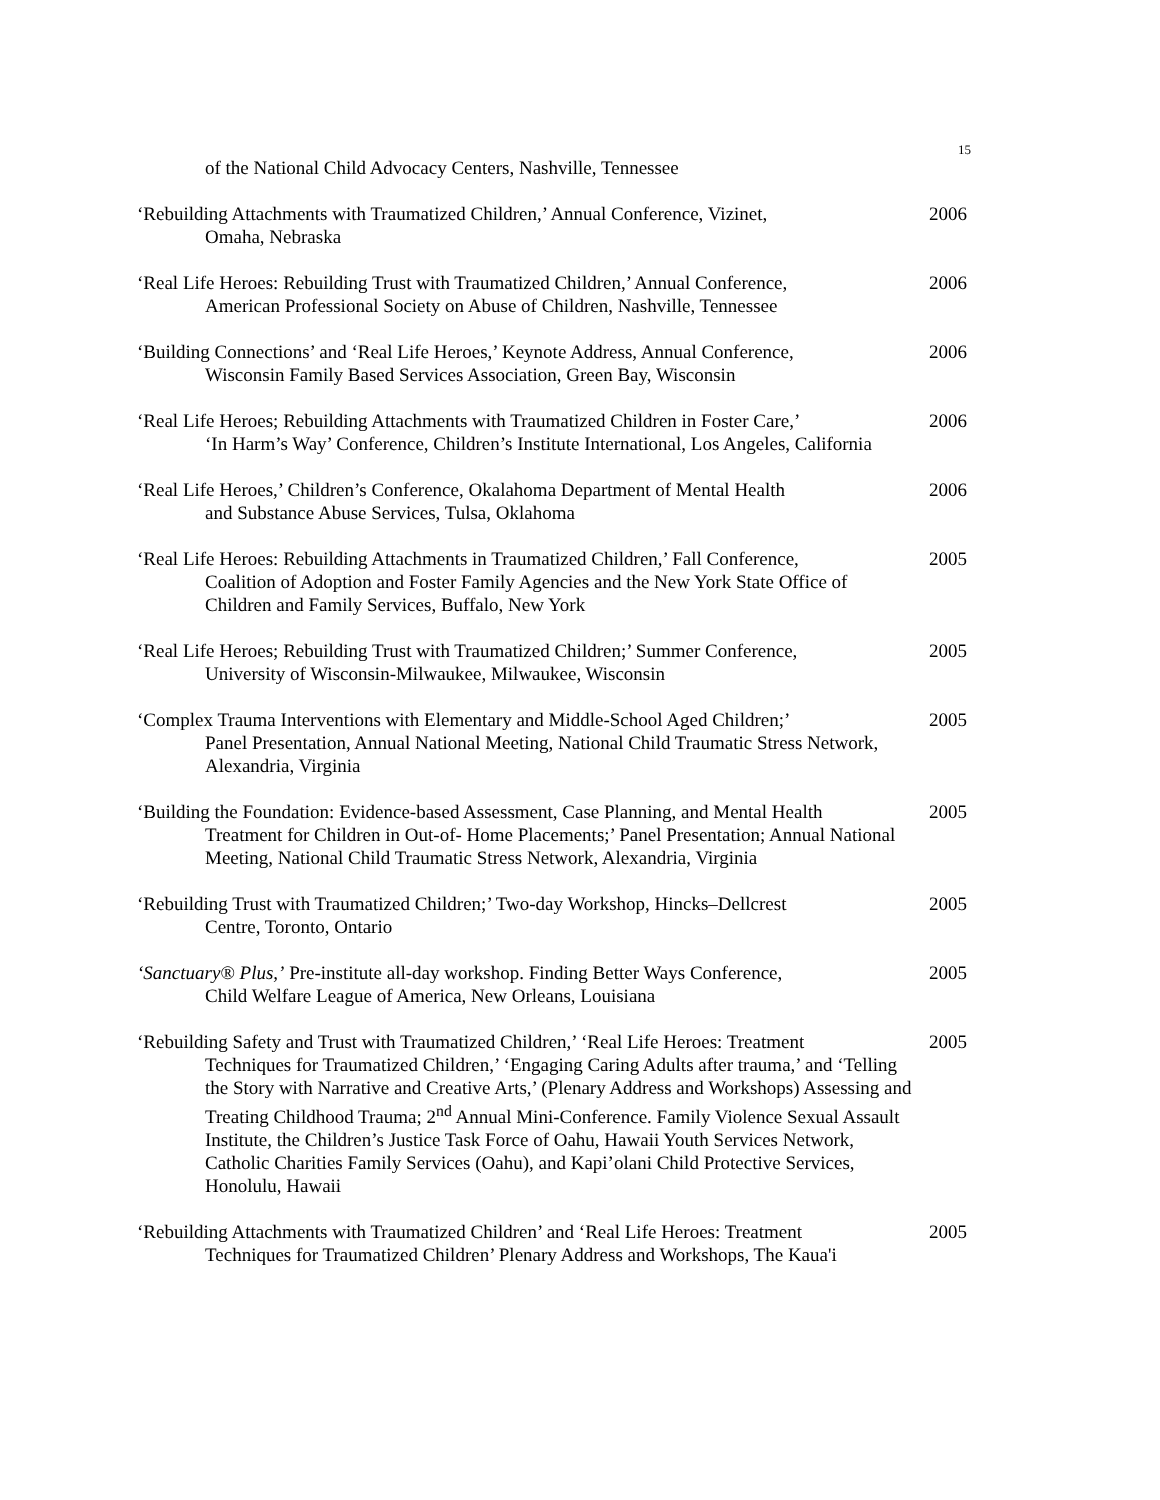15
of the National Child Advocacy Centers, Nashville, Tennessee
‘Rebuilding Attachments with Traumatized Children,’ Annual Conference, Vizinet,
Omaha, Nebraska
2006
‘Real Life Heroes: Rebuilding Trust with Traumatized Children,’ Annual Conference,
American Professional Society on Abuse of Children, Nashville, Tennessee
2006
‘Building Connections’ and ‘Real Life Heroes,’ Keynote Address, Annual Conference,
Wisconsin Family Based Services Association, Green Bay, Wisconsin
2006
‘Real Life Heroes; Rebuilding Attachments with Traumatized Children in Foster Care,’
‘In Harm’s Way’ Conference, Children’s Institute International, Los Angeles, California
2006
‘Real Life Heroes,’ Children’s Conference, Okalahoma Department of Mental Health
and Substance Abuse Services, Tulsa, Oklahoma
2006
‘Real Life Heroes: Rebuilding Attachments in Traumatized Children,’ Fall Conference,
Coalition of Adoption and Foster Family Agencies and the New York State Office of Children and Family Services, Buffalo, New York
2005
‘Real Life Heroes; Rebuilding Trust with Traumatized Children;’ Summer Conference,
University of Wisconsin-Milwaukee, Milwaukee, Wisconsin
2005
‘Complex Trauma Interventions with Elementary and Middle-School Aged Children;’
Panel Presentation, Annual National Meeting, National Child Traumatic Stress Network, Alexandria, Virginia
2005
‘Building the Foundation: Evidence-based Assessment, Case Planning, and Mental Health
Treatment for Children in Out-of- Home Placements;’ Panel Presentation; Annual National Meeting, National Child Traumatic Stress Network, Alexandria, Virginia
2005
‘Rebuilding Trust with Traumatized Children;’ Two-day Workshop, Hincks–Dellcrest
Centre, Toronto, Ontario
2005
‘Sanctuary® Plus,’ Pre-institute all-day workshop. Finding Better Ways Conference,
Child Welfare League of America, New Orleans, Louisiana
2005
‘Rebuilding Safety and Trust with Traumatized Children,’ ‘Real Life Heroes: Treatment
Techniques for Traumatized Children,’ ‘Engaging Caring Adults after trauma,’ and ‘Telling the Story with Narrative and Creative Arts,’ (Plenary Address and Workshops) Assessing and Treating Childhood Trauma; 2<sup>nd</sup> Annual Mini-Conference. Family Violence Sexual Assault Institute, the Children’s Justice Task Force of Oahu, Hawaii Youth Services Network, Catholic Charities Family Services (Oahu), and Kapi’olani Child Protective Services, Honolulu, Hawaii
2005
‘Rebuilding Attachments with Traumatized Children’ and ‘Real Life Heroes: Treatment
Techniques for Traumatized Children’ Plenary Address and Workshops, The Kaua'i
2005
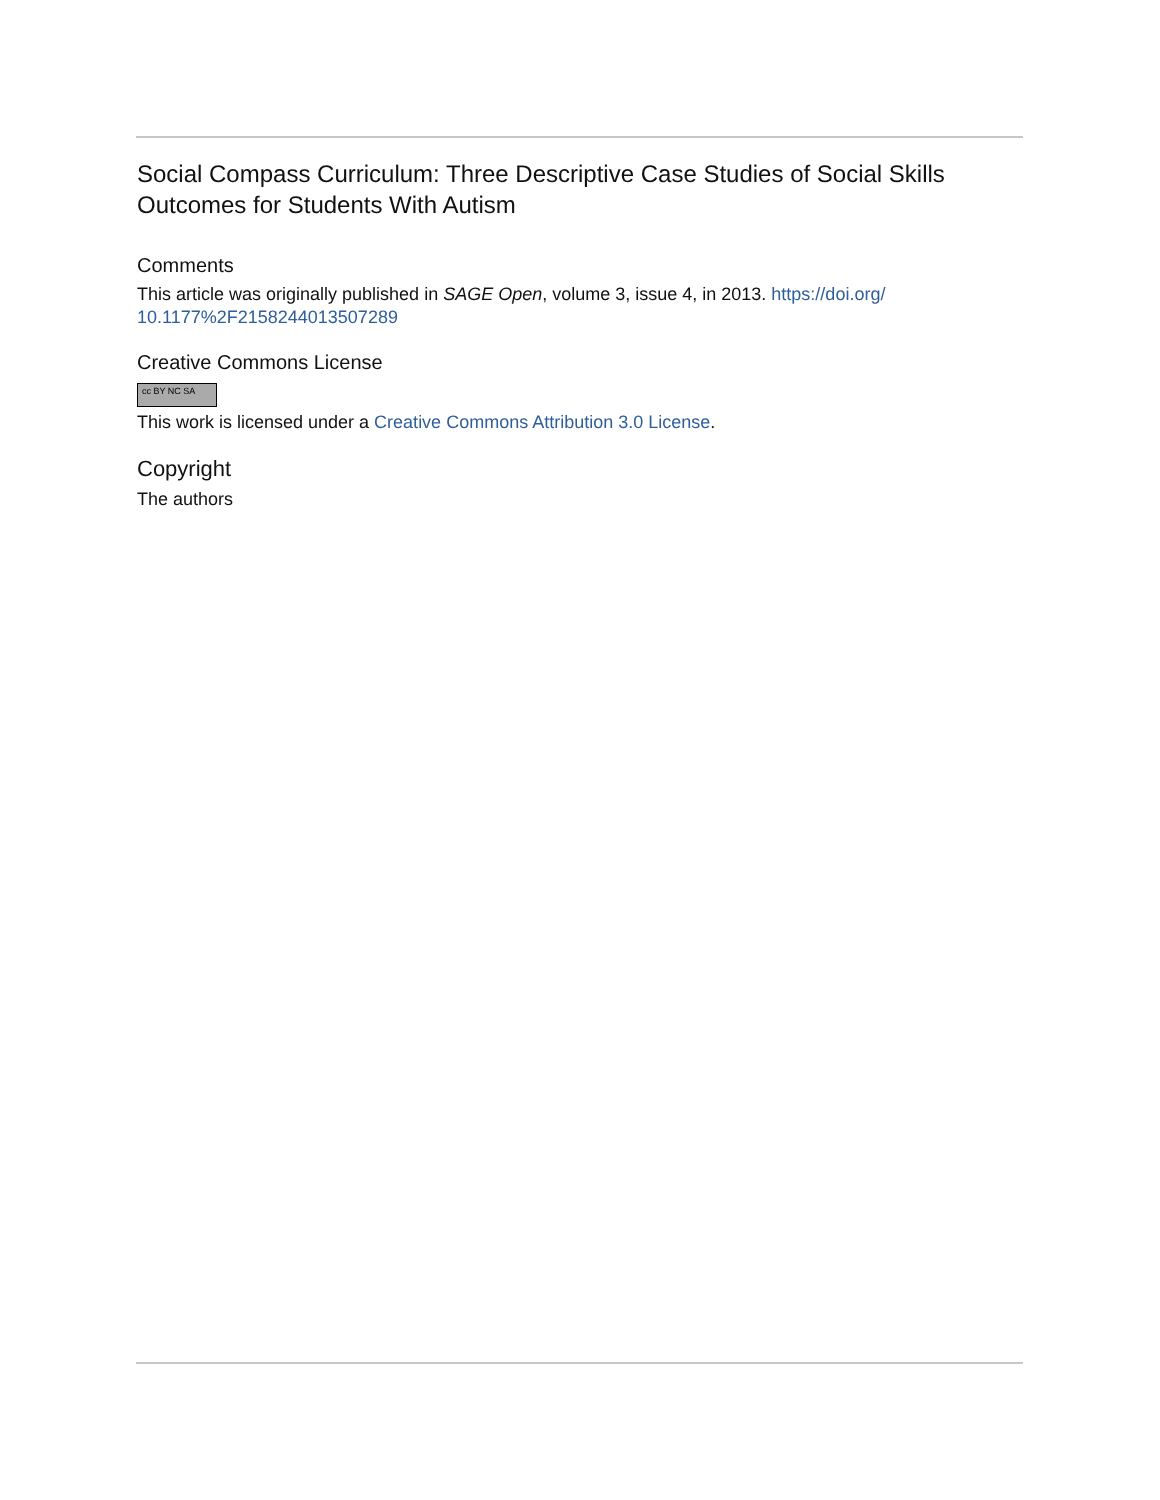Social Compass Curriculum: Three Descriptive Case Studies of Social Skills Outcomes for Students With Autism
Comments
This article was originally published in SAGE Open, volume 3, issue 4, in 2013. https://doi.org/
10.1177%2F2158244013507289
Creative Commons License
cc BY NC SA
This work is licensed under a Creative Commons Attribution 3.0 License.
Copyright
The authors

◆ ◆ ◆ ◆

## How to complete this task
A verbatim copy of the material, pictures excluded, is what must be produced.

## Completed task
15
of the National Child Advocacy Centers, Nashville, Tennessee
‘Rebuilding Attachments with Traumatized Children,’ Annual Conference, Vizinet,
Omaha, Nebraska
2006
‘Real Life Heroes: Rebuilding Trust with Traumatized Children,’ Annual Conference,
American Professional Society on Abuse of Children, Nashville, Tennessee
2006
‘Building Connections’ and ‘Real Life Heroes,’ Keynote Address, Annual Conference,
Wisconsin Family Based Services Association, Green Bay, Wisconsin
2006
‘Real Life Heroes; Rebuilding Attachments with Traumatized Children in Foster Care,’
‘In Harm’s Way’ Conference, Children’s Institute International, Los Angeles, California
2006
‘Real Life Heroes,’ Children’s Conference, Okalahoma Department of Mental Health
and Substance Abuse Services, Tulsa, Oklahoma
2006
‘Real Life Heroes: Rebuilding Attachments in Traumatized Children,’ Fall Conference,
Coalition of Adoption and Foster Family Agencies and the New York State Office of Children and Family Services, Buffalo, New York
2005
‘Real Life Heroes; Rebuilding Trust with Traumatized Children;’ Summer Conference,
University of Wisconsin-Milwaukee, Milwaukee, Wisconsin
2005
‘Complex Trauma Interventions with Elementary and Middle-School Aged Children;’
Panel Presentation, Annual National Meeting, National Child Traumatic Stress Network, Alexandria, Virginia
2005
‘Building the Foundation: Evidence-based Assessment, Case Planning, and Mental Health
Treatment for Children in Out-of- Home Placements;’ Panel Presentation; Annual National Meeting, National Child Traumatic Stress Network, Alexandria, Virginia
2005
‘Rebuilding Trust with Traumatized Children;’ Two-day Workshop, Hincks–Dellcrest
Centre, Toronto, Ontario
2005
‘Sanctuary® Plus,’ Pre-institute all-day workshop. Finding Better Ways Conference,
Child Welfare League of America, New Orleans, Louisiana
2005
‘Rebuilding Safety and Trust with Traumatized Children,’ ‘Real Life Heroes: Treatment
Techniques for Traumatized Children,’ ‘Engaging Caring Adults after trauma,’ and ‘Telling the Story with Narrative and Creative Arts,’ (Plenary Address and Workshops) Assessing and Treating Childhood Trauma; 2<sup>nd</sup> Annual Mini-Conference. Family Violence Sexual Assault Institute, the Children’s Justice Task Force of Oahu, Hawaii Youth Services Network, Catholic Charities Family Services (Oahu), and Kapi’olani Child Protective Services, Honolulu, Hawaii
2005
‘Rebuilding Attachments with Traumatized Children’ and ‘Real Life Heroes: Treatment
Techniques for Traumatized Children’ Plenary Address and Workshops, The Kaua'i
2005
Social Compass Curriculum: Three Descriptive Case Studies of Social Skills Outcomes for Students With Autism
Comments
This article was originally published in SAGE Open, volume 3, issue 4, in 2013. https://doi.org/
10.1177%2F2158244013507289
Creative Commons License
cc BY NC SA
This work is licensed under a Creative Commons Attribution 3.0 License.
Copyright
The authors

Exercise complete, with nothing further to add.